== 本文

東京の報道発表や、厚労省の発表データには「接種歴不明陽性者」がつきものです。どこを見ても不明、不明、不明です。この不明者が実際のところ誰なのか、というのははっきりした答えはありません。

そこで、東京のデータを見てみて、「接種歴不明は接種者なのでは?」と思い書いたのが↑の記事です。

今回、もう1つ「接種歴不明は接種者なのでは?」と思えるデータを見つけたので紹介します。

広島、石川、茨城

↑のデータです。

すでに一度紹介しているので、細かい内容は↑をご覧ください。

それで、このデータですが、0~3回接種の陽性者/重症者/死亡者の合算と、「まとめ」の数値が合わず、それがいわゆる「不明」なのですが、今回この合わない分(不明)について見てみたら面白いことがわかりました。

具体的に言うと、「まとめ」と「0~3回接種の陽性者/重症者/死亡者の合算」の差をとり、「不明」の重症率、致死率を出して見ました。50代以下は重症者がほとんどいないので、60代からです。とりあえずこんな形で計算していきます。

60代 不明陽性者:2279人 不明重症者:11人 不明死者数:7人
  →不明重症率:0.48% 不明致死率:0.31%

こんな感じです。

そして、結果がこれ。

不明60代 →重症率:0.48% 致死率:0.31%
不明70代 →重症率:1.73% 致死率:1.21%
不明80代 →重症率:3.61% 致死率:3.12%
不明90代以上 →重症率:6.20% 致死率:6.00%

するとなかなかに驚く結果になりました。

====
== 記録データ

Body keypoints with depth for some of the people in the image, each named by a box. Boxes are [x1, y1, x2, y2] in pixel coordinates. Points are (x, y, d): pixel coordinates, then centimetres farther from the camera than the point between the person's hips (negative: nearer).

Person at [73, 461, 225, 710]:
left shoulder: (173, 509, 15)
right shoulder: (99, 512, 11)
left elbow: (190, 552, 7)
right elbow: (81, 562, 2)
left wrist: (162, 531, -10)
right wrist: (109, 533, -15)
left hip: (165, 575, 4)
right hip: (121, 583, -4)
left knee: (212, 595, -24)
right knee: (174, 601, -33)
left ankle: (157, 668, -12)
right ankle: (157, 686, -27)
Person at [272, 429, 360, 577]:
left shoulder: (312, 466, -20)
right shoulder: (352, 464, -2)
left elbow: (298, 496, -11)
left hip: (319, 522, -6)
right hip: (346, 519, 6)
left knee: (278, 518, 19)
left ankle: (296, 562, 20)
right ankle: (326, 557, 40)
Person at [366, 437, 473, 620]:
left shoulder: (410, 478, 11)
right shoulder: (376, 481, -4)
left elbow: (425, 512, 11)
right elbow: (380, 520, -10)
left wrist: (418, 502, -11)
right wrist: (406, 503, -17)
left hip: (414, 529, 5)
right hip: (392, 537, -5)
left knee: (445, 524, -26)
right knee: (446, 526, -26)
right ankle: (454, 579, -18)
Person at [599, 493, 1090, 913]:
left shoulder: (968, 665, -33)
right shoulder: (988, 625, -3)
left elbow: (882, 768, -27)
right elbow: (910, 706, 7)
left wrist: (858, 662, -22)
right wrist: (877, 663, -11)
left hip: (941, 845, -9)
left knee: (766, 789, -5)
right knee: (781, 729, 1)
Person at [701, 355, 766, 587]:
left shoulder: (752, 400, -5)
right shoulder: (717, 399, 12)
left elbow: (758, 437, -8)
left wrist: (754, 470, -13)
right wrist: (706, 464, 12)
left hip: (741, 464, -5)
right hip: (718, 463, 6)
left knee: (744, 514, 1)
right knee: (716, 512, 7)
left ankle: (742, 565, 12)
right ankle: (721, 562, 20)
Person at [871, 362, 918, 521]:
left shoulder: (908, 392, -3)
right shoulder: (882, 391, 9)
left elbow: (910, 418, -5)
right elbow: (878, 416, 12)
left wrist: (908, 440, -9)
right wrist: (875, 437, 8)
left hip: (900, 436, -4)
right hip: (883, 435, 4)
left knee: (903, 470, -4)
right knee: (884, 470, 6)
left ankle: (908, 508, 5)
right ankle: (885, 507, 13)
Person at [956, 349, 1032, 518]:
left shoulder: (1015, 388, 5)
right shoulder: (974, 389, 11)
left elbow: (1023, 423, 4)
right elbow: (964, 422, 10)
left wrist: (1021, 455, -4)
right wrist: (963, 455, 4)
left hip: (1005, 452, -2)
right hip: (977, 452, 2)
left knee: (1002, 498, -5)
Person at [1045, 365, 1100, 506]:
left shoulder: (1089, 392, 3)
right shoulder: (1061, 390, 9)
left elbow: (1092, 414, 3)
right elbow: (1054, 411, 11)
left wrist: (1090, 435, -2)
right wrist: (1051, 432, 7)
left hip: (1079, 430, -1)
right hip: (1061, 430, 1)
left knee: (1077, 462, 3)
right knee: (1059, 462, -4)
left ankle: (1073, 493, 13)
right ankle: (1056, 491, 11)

====

* _設問内容_:
本文の「そして、結果がこれ。」の後に並ぶ年代をすべて挙げ、それぞれの重症率を添えてください。

* _解答欄_:
60代:0.48%
70代:1.73%
80代:3.61%
90代以上:6.20%